BEGIN Records supplied
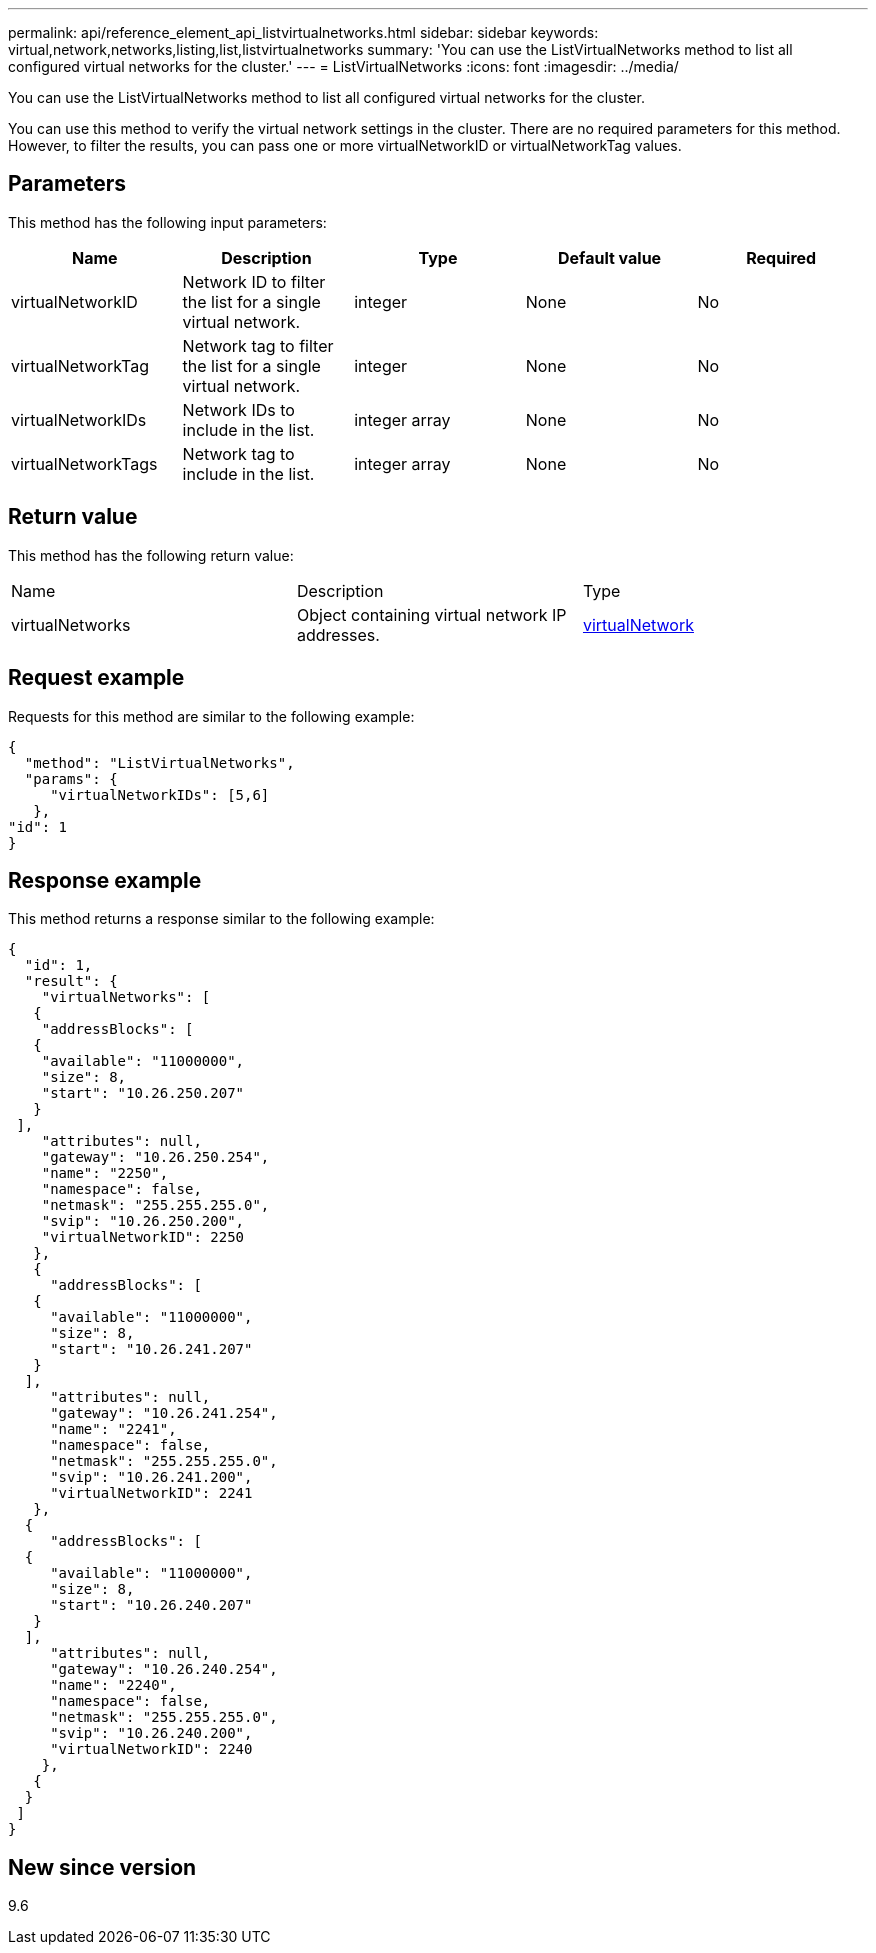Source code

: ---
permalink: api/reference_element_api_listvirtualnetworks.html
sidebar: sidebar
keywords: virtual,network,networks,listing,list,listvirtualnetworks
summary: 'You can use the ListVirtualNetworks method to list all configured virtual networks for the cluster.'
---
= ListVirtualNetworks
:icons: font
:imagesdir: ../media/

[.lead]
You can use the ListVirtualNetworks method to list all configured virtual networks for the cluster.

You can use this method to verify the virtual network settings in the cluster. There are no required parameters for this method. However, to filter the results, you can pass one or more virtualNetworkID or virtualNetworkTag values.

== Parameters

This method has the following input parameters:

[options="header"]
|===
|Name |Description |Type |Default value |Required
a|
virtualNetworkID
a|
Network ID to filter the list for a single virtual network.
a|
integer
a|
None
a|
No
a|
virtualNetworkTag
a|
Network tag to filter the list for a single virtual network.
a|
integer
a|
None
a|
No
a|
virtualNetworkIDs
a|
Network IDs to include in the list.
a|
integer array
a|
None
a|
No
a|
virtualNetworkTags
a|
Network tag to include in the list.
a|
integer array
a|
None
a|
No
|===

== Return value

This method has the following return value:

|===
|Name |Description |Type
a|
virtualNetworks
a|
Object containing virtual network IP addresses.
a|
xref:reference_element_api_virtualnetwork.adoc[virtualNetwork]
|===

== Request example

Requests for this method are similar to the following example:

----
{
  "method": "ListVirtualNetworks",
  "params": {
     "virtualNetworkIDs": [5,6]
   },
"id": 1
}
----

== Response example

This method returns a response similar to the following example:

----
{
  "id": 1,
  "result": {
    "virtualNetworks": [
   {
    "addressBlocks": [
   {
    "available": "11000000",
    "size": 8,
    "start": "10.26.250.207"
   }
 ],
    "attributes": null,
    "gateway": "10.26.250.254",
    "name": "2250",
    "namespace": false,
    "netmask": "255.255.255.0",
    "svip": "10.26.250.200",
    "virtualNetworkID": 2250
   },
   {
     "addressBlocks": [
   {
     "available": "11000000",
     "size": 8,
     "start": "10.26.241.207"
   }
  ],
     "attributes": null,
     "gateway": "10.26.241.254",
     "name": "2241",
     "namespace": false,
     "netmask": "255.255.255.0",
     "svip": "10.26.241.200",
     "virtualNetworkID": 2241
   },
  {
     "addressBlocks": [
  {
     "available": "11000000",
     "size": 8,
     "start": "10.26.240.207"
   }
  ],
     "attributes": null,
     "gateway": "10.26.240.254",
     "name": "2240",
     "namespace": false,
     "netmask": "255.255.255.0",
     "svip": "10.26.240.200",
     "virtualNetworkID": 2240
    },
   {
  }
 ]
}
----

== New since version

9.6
END Records supplied
Where the word "svip" is present in a line of the listing, copy that line.

▶ [Response below]
    "svip": "10.26.250.200",
     "svip": "10.26.241.200",
     "svip": "10.26.240.200",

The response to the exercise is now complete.